DOCUMENT EXTRACT ::
Our approach to Organic teas and Sustainability

We have been producing organic teas for the past few years.

This is because people have started appreciating the value and benefits of organic produce, including tea. The popularity of Matcha is increasing rapidly and many Matcha-related products can now be found all over the world. Unfortunately, however, some Matcha products available on the market are far from true Matcha products from a tea producer’s point of view. And each time we see these low quality 'Matcha' products we feel that, as a tea producer, we should introduce people to genuine Matcha products.

Another reason that we have started to produce organic tea is because of an increase in pest insect resistance. With conventional cultivation, the use of minimal amounts of pesticides is unavoidable, even if we are well aware of the best time to control pests. And insects that are resistant to pesticides also appear. This requires the use of new pesticides that leads to the further selection of resistant pests and so there is no effective conclusion to the problem. This is a frightening situation.

Because of these reasons,we are now switching to organic tea production.

We must admit that a transformation to an organic tea farm is a challenging task for us. This is because, unlike the vast majority of tea farms that use machine cropping and the semicylindrical shaping of their tea plants, our method is rather traditional as we cut back our tea plants to knee-height soon after we hand pick the spring leaves, and then let them grow naturally until the next picking season. ('Shizen jitate' - natural growing style.) This requires the highly intensive care and management of our tea plants and farm throughout the year.

Historically, certain organic fertilisers have been used among tea producers in Uji. We have been using natural fertilizer such as fish bone meal or biproducts obtained during vegetable oil extraction. It is very important for us, as a tea producer, to make tea according to the guidelines set by the 有機JAS (Japanese Agricultural Standards for Organic). However, these guidelines do not recognize some of the organic fertilizers we have used so far as approved substances. Therefore, it is a challenge for us to maintain tea production at the level we have in the past, while utilizing organic fertilizers that follow these guidelines.

[Raw records]
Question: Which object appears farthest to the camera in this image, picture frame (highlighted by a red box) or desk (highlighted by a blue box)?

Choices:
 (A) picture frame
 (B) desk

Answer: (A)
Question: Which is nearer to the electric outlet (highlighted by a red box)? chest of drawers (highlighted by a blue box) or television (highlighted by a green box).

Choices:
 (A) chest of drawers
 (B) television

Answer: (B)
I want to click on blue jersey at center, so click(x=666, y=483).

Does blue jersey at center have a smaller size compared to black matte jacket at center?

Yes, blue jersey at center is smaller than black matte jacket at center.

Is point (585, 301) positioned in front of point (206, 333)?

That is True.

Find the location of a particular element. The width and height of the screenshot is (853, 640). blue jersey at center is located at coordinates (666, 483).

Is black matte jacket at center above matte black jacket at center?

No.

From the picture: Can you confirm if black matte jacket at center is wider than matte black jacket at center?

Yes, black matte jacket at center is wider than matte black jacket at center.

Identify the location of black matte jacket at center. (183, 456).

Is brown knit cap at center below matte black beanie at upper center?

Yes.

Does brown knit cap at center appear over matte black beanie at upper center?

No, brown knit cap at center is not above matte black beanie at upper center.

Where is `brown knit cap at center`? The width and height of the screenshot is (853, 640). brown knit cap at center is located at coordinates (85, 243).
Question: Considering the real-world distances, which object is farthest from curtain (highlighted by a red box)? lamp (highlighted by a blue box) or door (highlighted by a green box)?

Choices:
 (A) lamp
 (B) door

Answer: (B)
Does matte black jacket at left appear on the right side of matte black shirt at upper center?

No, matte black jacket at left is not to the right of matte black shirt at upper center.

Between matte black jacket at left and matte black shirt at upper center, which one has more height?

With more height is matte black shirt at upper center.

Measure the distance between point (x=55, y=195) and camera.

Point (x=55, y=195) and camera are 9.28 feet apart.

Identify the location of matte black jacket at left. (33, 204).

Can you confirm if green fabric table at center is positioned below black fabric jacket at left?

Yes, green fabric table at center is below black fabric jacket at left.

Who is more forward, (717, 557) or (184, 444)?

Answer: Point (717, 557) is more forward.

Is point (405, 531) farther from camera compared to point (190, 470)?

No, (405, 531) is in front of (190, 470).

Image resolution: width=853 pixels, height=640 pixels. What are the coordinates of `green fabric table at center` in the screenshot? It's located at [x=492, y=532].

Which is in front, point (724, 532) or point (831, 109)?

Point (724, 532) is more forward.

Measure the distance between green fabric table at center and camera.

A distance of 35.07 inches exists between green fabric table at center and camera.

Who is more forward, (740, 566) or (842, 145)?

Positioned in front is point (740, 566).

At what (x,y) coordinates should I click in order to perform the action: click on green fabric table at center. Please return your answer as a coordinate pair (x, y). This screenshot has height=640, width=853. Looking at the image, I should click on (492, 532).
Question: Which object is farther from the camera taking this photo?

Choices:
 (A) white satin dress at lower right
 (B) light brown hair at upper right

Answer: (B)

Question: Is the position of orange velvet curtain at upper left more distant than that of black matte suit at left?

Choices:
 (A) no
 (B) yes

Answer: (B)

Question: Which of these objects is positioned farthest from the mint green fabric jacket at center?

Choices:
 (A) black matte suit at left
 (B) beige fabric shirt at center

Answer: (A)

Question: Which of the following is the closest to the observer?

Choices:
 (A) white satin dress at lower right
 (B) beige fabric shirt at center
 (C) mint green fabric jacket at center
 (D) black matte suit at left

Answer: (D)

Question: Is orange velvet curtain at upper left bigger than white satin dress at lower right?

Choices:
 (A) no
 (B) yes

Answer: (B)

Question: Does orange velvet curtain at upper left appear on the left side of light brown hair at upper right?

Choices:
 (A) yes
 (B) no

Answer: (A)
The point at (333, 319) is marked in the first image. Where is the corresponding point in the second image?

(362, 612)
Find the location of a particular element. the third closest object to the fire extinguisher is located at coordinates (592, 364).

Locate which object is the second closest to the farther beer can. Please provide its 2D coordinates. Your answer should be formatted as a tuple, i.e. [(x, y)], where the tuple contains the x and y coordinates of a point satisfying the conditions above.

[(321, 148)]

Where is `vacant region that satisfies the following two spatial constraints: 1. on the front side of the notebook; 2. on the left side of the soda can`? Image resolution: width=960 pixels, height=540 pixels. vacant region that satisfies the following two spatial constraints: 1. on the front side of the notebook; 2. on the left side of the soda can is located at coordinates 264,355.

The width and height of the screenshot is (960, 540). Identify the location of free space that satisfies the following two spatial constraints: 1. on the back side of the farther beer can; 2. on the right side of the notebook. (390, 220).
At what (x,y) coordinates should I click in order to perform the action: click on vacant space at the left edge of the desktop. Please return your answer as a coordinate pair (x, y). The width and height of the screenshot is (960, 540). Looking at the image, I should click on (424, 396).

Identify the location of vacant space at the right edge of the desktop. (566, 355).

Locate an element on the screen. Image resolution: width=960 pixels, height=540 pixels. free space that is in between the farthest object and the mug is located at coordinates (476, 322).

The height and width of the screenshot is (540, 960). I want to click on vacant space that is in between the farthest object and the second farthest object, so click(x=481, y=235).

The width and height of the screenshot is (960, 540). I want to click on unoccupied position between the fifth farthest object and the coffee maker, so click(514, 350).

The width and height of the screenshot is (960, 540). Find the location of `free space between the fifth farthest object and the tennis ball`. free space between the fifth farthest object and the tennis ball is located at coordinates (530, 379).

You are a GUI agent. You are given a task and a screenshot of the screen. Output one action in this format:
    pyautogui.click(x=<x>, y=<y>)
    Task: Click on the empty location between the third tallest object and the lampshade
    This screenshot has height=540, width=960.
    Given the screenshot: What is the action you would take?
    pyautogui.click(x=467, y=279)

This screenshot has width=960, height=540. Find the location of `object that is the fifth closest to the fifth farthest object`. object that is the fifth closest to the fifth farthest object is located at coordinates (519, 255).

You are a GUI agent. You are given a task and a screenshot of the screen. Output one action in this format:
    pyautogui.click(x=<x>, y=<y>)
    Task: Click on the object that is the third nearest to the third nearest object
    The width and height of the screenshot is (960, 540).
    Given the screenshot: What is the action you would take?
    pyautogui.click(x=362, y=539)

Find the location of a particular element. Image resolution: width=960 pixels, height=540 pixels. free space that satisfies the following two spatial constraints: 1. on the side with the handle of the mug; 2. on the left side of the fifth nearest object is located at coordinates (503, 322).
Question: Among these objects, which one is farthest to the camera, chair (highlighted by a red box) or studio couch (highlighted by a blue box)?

WHAT THE TASK ASKS :: Return the stretch of the organic tea text from "Another reason that" through "organic tea production.", copied word for word.

SOLUTION TO THIS EXERCISE ::
Another reason that we have started to produce organic tea is because of an increase in pest insect resistance. With conventional cultivation, the use of minimal amounts of pesticides is unavoidable, even if we are well aware of the best time to control pests. And insects that are resistant to pesticides also appear. This requires the use of new pesticides that leads to the further selection of resistant pests and so there is no effective conclusion to the problem. This is a frightening situation.

Because of these reasons,we are now switching to organic tea production.